▶ [WRITTEN TASK] A faithful copy of all the data is the goal; omit the pictures.

[Dataset entries]
+ + + +

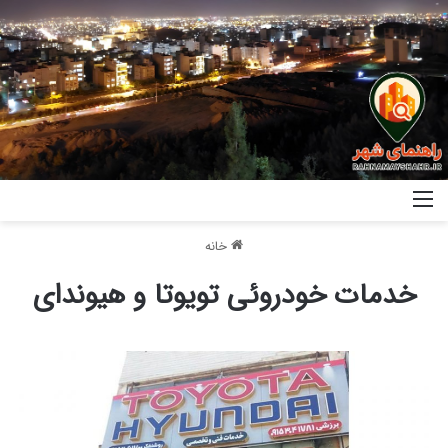
خانه
خدمات خودروئی تویوتا و هیوندای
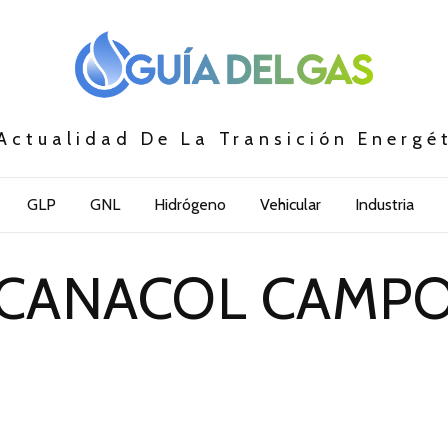
Actualidad De La Transición Energé
GLP
GNL
Hidrógeno
Vehicular
Industria
CANACOL CAMP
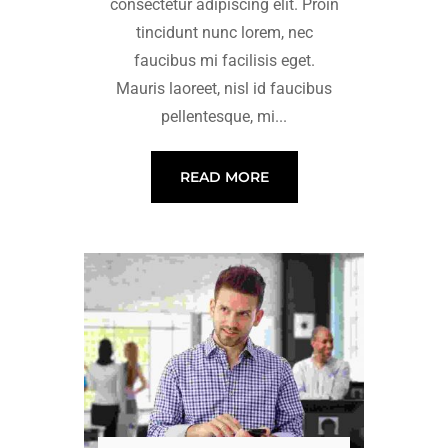
consectetur adipiscing elit. Proin
tincidunt nunc lorem, nec
faucibus mi facilisis eget.
Mauris laoreet, nisl id faucibus
pellentesque, mi...
READ MORE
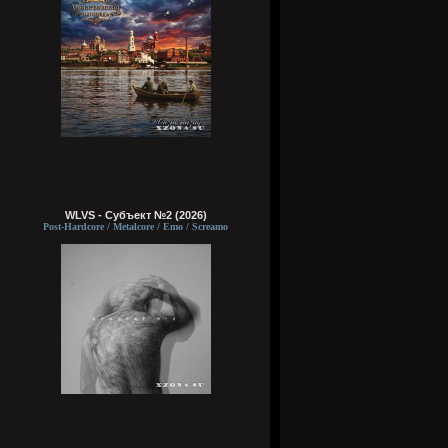
WLVS - Субъект №2 (2026)
Post-Hardcore / Metalcore / Emo / Screamo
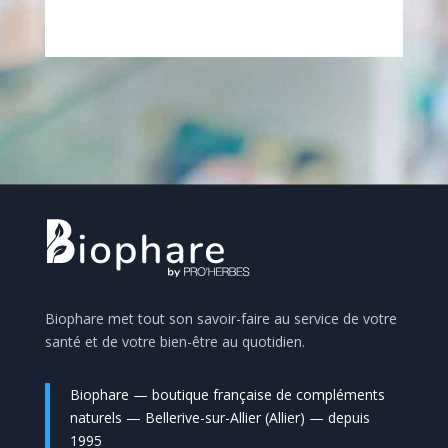
Biophare met tout son savoir-faire au service de votre
santé et de votre bien-être au quotidien.
Biophare — boutique française de compléments
naturels — Bellerive-sur-Allier (Allier) — depuis
1995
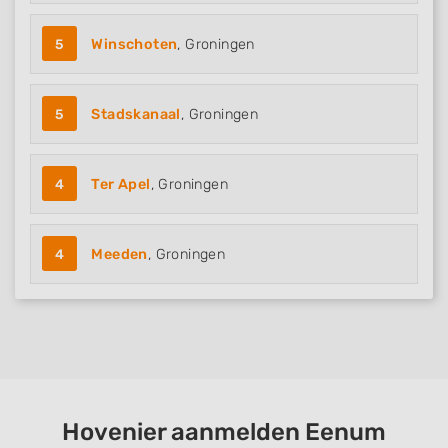
5
Winschoten
, Groningen
5
Stadskanaal
, Groningen
4
Ter Apel
, Groningen
4
Meeden
, Groningen
Hovenier aanmelden Eenum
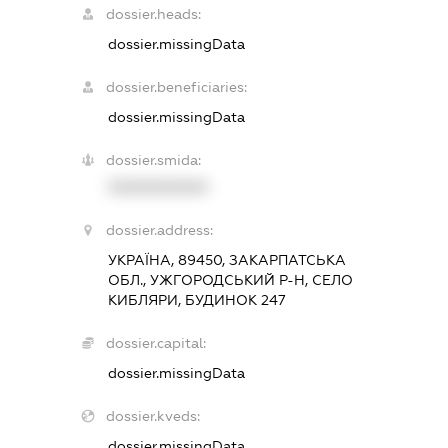
dossier.heads:
dossier.missingData
dossier.beneficiaries:
dossier.missingData
dossier.smida:
XXXXXXXXXX
dossier.address:
УКРАЇНА, 89450, ЗАКАРПАТСЬКА
ОБЛ., УЖГОРОДСЬКИЙ Р-Н, СЕЛО
КИБЛЯРИ, БУДИНОК 247
dossier.capital:
dossier.missingData
dossier.kveds:
dossier.missingData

+ + + +

▶ [RESPONSE BOX]
خانه
خدمات خودروئی تویوتا و هیوندای
Actualidad De La Transición Energé
GLP
GNL
Hidrógeno
Vehicular
Industria
CANACOL CAMP
consectetur adipiscing elit. Proin
tincidunt nunc lorem, nec
faucibus mi facilisis eget.
Mauris laoreet, nisl id faucibus
pellentesque, mi...
READ MORE
WLVS - Субъект №2 (2026)
Post-Hardcore / Metalcore / Emo / Screamo
Biophare met tout son savoir-faire au service de votre
santé et de votre bien-être au quotidien.
Biophare — boutique française de compléments
naturels — Bellerive-sur-Allier (Allier) — depuis
1995
5
Winschoten
, Groningen
5
Stadskanaal
, Groningen
4
Ter Apel
, Groningen
4
Meeden
, Groningen
Hovenier aanmelden Eenum
dossier.heads:
dossier.missingData
dossier.beneficiaries:
dossier.missingData
dossier.smida:
XXXXXXXXXX
dossier.address:
УКРАЇНА, 89450, ЗАКАРПАТСЬКА
ОБЛ., УЖГОРОДСЬКИЙ Р-Н, СЕЛО
КИБЛЯРИ, БУДИНОК 247
dossier.capital:
dossier.missingData
dossier.kveds:
dossier.missingData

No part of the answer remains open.